AI voices usually aim to be realistic in a friendly way and mimic relaxed, happy, helpful people. But a new open source model called Dia leans into the more emotional spectrum of voices, including some really intense screams.
Dias creators on Nari Labs are a small group, but have given AI voices the opportunity to sound like a somewhat melodramatic artist who is capable of making realistic laughter, coughing, neck clearing, sniffing and yes, shouting.
You may not think shouting is a big thing for AI at this point, but screams are hard to decay. It can’t just speak out loud; It’s a completely different speech state.
Emotionally expressive speech is a hole in most AI voices. Reading a bedtime story is easy for a voice model. However, it is much harder for it to sound like it’s trying to reassure a friend, or as if it just saw something shocking. Most commercial models avoid sounding robot by leveling the tone of voice that does not leave room for that kind of sound asymmetry from speaking emotionally.
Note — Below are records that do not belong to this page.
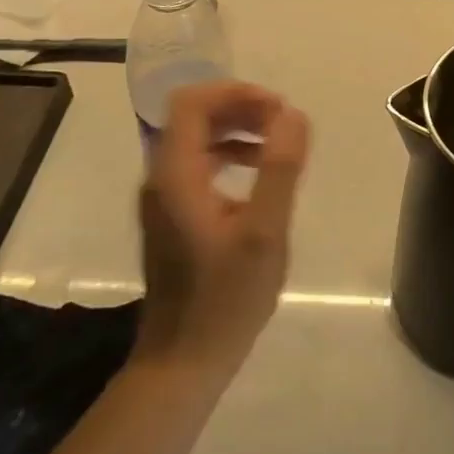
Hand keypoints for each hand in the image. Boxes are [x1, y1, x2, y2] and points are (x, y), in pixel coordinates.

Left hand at [136, 81, 310, 373]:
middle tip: (284, 123)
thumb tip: (293, 114)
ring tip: (278, 145)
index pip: (192, 103)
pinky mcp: (172, 215)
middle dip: (240, 108)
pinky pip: (198, 164)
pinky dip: (229, 155)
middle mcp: (160, 178)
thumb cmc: (226, 299)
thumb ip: (279, 168)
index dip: (235, 92)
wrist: (183, 361)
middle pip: (193, 116)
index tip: (278, 108)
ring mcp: (162, 198)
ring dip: (236, 130)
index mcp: (175, 175)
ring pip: (196, 139)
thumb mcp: (264, 232)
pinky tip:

DIA does not treat -verbal communication as part of the performance. It knows that “(cough)” is not something to be ignored or read literally. It knows that a scream is not just a higher line. And it performs these things with a level of timing, pitch modulation and respiratory control that make them feel more real.
An enterprising user even used it to recreate a bit of the famous Leroy Jenkins sketch that was performed on World of Warcraft.
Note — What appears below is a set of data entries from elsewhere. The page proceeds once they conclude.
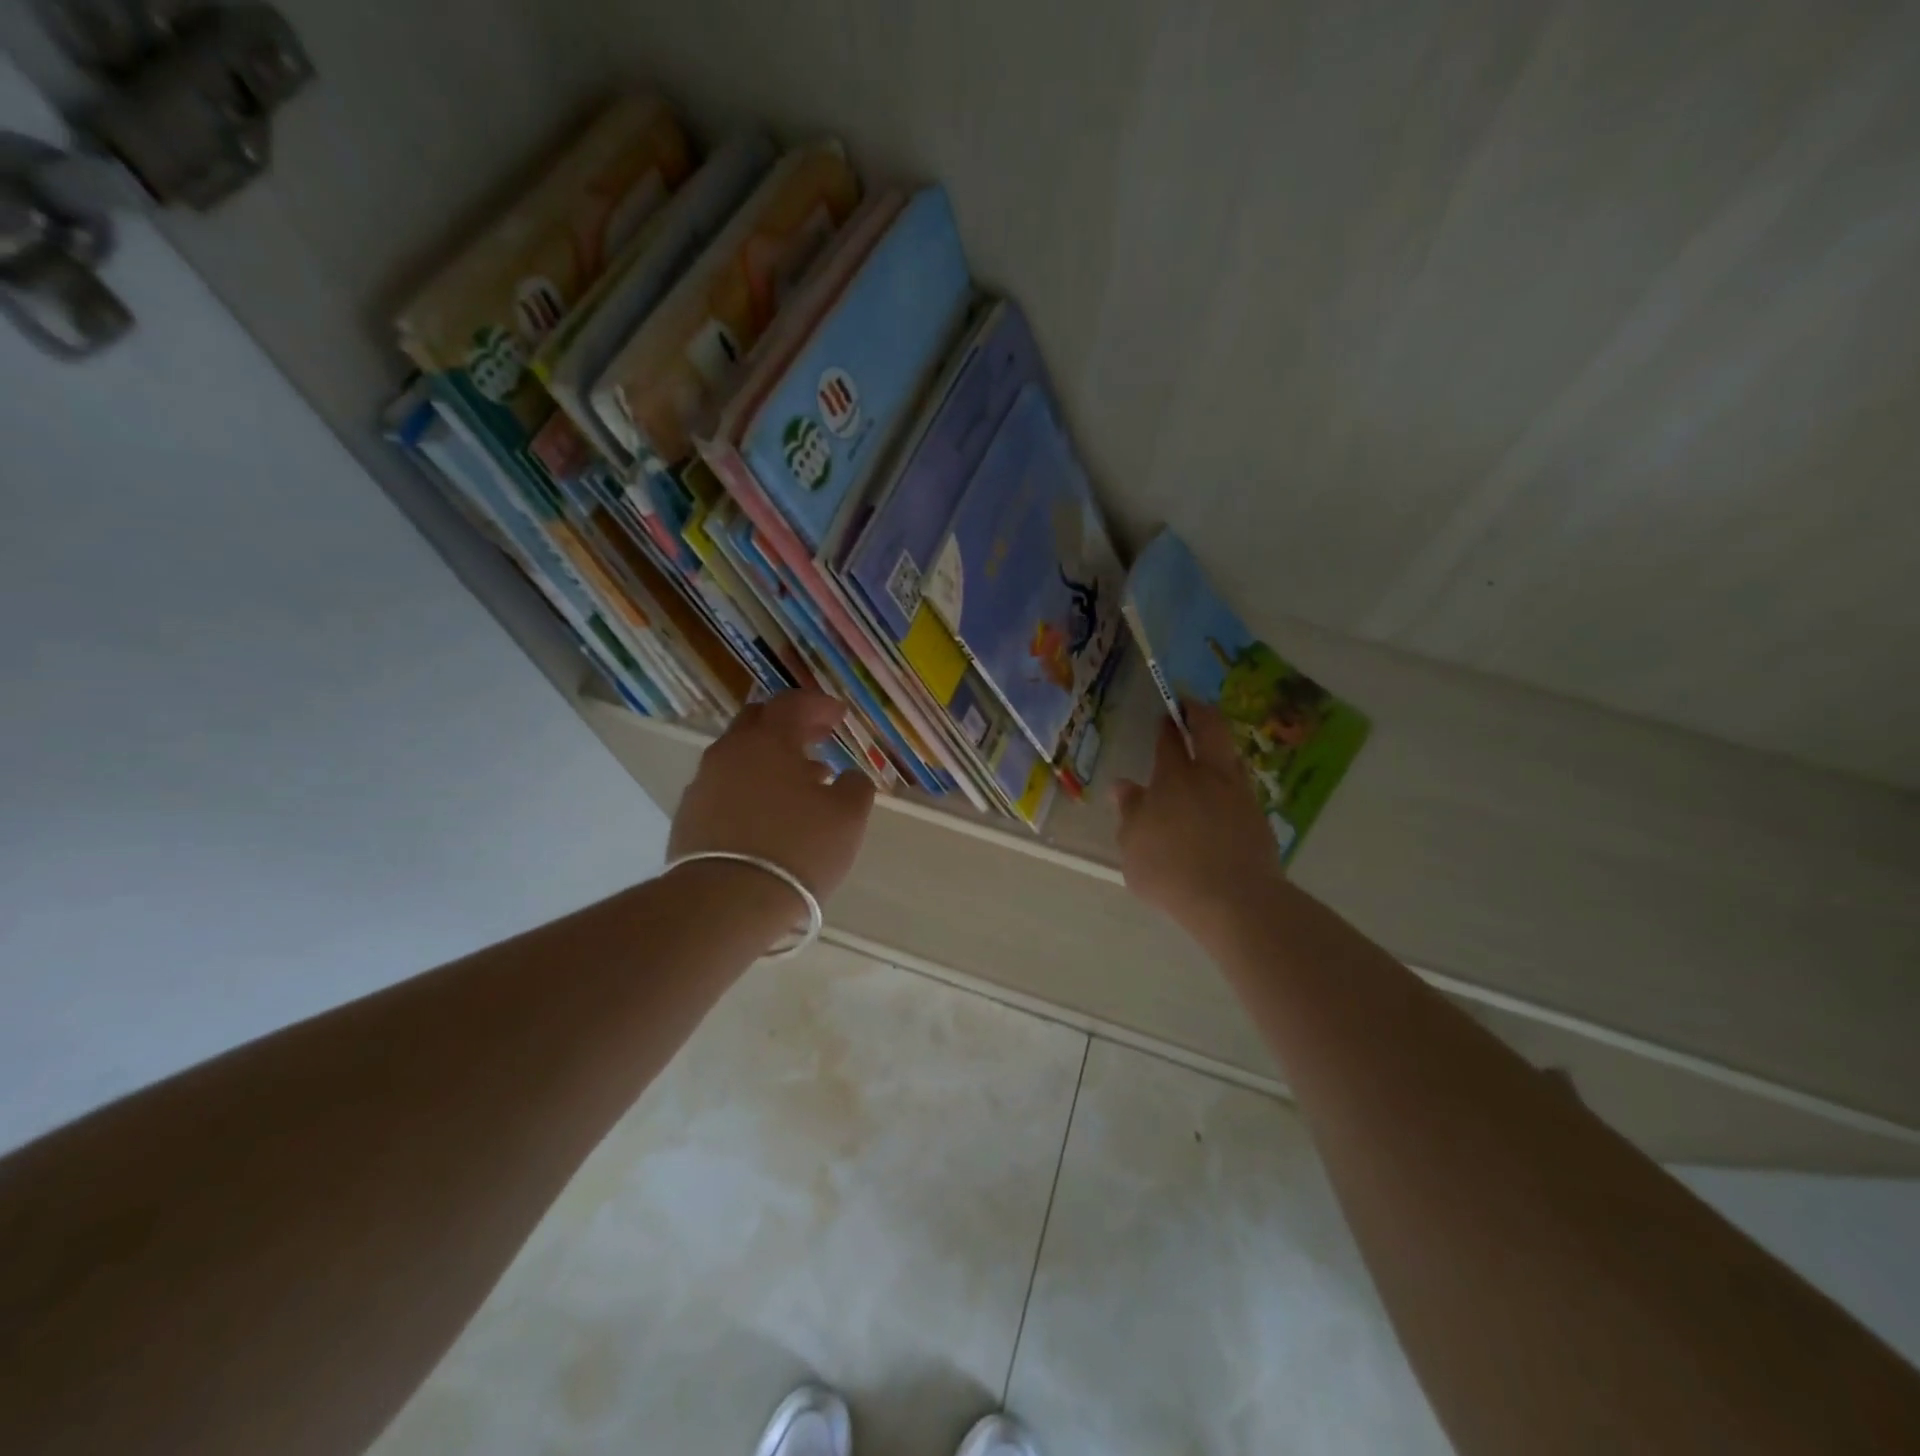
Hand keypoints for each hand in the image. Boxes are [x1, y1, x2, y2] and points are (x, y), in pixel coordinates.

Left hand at [668, 690, 877, 900]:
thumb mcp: (848, 817)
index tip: (839, 715)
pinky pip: (726, 785)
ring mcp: (704, 783)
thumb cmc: (797, 849)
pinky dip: (751, 785)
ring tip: (801, 781)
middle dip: (790, 723)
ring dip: (771, 758)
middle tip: (817, 736)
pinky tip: (770, 812)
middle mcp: (730, 751)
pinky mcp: (690, 815)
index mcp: (769, 740)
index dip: (819, 704)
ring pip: (740, 755)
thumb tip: (849, 776)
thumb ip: (855, 786)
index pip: (793, 703)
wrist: (725, 902)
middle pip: (759, 721)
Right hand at [1114, 702, 1283, 942]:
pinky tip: (1224, 799)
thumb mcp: (1132, 845)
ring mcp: (1240, 797)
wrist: (1234, 900)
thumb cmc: (1170, 870)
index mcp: (1174, 779)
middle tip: (1192, 708)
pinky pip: (1242, 790)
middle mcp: (1211, 778)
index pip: (1170, 742)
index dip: (1167, 726)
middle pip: (1212, 731)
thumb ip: (1129, 812)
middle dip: (1201, 714)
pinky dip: (1231, 784)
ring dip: (1220, 749)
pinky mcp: (1260, 820)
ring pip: (1232, 758)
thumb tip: (1122, 786)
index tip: (1166, 714)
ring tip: (1210, 753)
It is not to say that Openai, Eleven Labs, Google, Sesame and others have not produced amazing AI voice models. You can customize Openai’s advanced voice state to talk to different emotions, and Ellevelabs is good at interpreting capitalization and punctuation to adjust speech, but it is not the same as smoking surprising or wheezing of laughter.
Sesame is especially good at sounding and responding as a real person, but even its models fail against cheerful and generally positive behaviors.
Of course, realism is subjective and you may be able to work pretty quickly that DIA is an AI voice. Then false screams and laughing are also beautiful human sounds to do in the right context.
Two undergrades. One still in the military. Zero financing. A ridiculous target: Build a TTS model that competes with NoteBooklm -Podcast, Elevenlabs Studio and Sesame Csm.Nog … We pulled it off. Here is how 👇 pic.twitter.com/8cfjsegcixApril 21, 2025
Scream for ai
What makes this a bigger story than just “Ai Voice Teaches a Party Trick” is what it signalizes to the wider race in AI for emotional intelligence.
We quickly enter an era where it will not be enough for your assistant to say the right thing; It will be necessary to say that in the right way. Think customer support bots that sound really sad, teachers who sound encouraging instead of instructional, and characters in the game that convey sincerity.
Of course, giving AI the power to emit convincing make it more convincing and thus potentially more manipulative. If emotional speech can only be another AI tool, more than a few people may want to scream themselves.
Still, I can imagine something funny to write a ghost story to DIA to not only read but perform, scream and all.